■ What to work on
Reproduce the part of the items below that opens with the line containing "pose: elev=306.8 azim=293.7" and closes with the line containing "Dot at: (283, 177)", including both of those lines.

■ Raw data
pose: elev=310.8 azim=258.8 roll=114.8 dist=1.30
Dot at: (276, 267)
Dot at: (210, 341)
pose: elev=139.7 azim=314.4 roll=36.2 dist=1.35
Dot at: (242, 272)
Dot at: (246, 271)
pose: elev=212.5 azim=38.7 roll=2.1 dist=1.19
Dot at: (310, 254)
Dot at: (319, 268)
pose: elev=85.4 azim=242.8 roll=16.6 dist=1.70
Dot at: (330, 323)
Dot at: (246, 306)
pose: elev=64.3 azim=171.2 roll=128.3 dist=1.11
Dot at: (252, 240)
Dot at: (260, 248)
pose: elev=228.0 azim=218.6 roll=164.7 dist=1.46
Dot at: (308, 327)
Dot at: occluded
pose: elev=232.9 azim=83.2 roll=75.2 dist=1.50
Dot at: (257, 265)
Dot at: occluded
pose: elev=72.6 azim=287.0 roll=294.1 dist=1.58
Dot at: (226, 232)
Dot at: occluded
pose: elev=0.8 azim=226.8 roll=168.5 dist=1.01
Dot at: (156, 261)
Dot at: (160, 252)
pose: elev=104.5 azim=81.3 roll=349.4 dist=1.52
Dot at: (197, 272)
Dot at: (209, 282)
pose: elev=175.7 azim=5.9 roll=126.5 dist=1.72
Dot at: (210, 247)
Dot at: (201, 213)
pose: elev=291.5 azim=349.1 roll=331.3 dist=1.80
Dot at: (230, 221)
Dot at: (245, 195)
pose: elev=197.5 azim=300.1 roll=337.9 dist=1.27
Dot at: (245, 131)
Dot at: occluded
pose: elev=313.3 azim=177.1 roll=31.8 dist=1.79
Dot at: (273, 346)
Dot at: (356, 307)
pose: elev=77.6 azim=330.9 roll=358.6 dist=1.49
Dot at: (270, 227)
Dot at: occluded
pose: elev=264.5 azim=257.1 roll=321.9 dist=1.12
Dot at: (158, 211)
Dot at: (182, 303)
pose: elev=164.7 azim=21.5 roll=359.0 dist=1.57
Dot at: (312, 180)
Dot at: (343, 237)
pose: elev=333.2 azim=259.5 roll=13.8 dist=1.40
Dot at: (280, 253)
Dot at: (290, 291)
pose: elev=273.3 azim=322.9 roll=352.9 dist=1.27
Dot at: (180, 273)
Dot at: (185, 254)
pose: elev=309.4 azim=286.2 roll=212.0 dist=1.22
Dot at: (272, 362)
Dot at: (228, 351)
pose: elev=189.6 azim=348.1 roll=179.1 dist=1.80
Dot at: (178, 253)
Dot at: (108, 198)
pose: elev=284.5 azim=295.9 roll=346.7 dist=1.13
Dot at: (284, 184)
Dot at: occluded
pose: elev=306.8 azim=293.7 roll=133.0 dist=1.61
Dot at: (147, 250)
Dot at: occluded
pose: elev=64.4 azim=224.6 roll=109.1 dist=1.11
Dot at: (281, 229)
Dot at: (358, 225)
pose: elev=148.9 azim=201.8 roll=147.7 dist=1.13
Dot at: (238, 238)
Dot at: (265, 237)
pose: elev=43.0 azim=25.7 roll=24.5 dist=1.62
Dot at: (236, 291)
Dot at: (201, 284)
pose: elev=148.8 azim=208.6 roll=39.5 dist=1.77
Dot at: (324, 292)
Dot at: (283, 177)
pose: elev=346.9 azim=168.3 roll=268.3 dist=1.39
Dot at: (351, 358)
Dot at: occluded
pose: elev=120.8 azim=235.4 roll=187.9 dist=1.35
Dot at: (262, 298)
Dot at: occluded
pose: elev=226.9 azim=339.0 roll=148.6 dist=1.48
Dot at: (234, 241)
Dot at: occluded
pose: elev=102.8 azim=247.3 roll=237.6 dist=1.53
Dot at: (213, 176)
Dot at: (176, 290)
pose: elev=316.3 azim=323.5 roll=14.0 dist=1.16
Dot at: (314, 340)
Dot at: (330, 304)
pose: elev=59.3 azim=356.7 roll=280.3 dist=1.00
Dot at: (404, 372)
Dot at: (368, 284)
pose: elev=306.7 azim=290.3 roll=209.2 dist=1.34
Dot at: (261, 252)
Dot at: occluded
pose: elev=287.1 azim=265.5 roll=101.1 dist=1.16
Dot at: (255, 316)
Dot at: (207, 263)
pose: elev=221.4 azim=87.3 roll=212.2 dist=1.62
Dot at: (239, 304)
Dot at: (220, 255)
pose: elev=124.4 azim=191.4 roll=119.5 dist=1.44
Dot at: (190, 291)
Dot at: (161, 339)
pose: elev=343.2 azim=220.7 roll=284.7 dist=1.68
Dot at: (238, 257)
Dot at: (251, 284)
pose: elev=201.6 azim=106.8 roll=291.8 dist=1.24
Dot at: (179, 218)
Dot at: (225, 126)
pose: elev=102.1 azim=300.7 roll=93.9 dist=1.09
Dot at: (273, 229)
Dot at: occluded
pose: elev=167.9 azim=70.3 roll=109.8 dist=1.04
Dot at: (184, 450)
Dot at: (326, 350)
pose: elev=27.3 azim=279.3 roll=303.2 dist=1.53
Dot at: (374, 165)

■ Solution to the problem
pose: elev=306.8 azim=293.7 roll=133.0 dist=1.61
Dot at: (147, 250)
Dot at: occluded
pose: elev=64.4 azim=224.6 roll=109.1 dist=1.11
Dot at: (281, 229)
Dot at: (358, 225)
pose: elev=148.9 azim=201.8 roll=147.7 dist=1.13
Dot at: (238, 238)
Dot at: (265, 237)
pose: elev=43.0 azim=25.7 roll=24.5 dist=1.62
Dot at: (236, 291)
Dot at: (201, 284)
pose: elev=148.8 azim=208.6 roll=39.5 dist=1.77
Dot at: (324, 292)
Dot at: (283, 177)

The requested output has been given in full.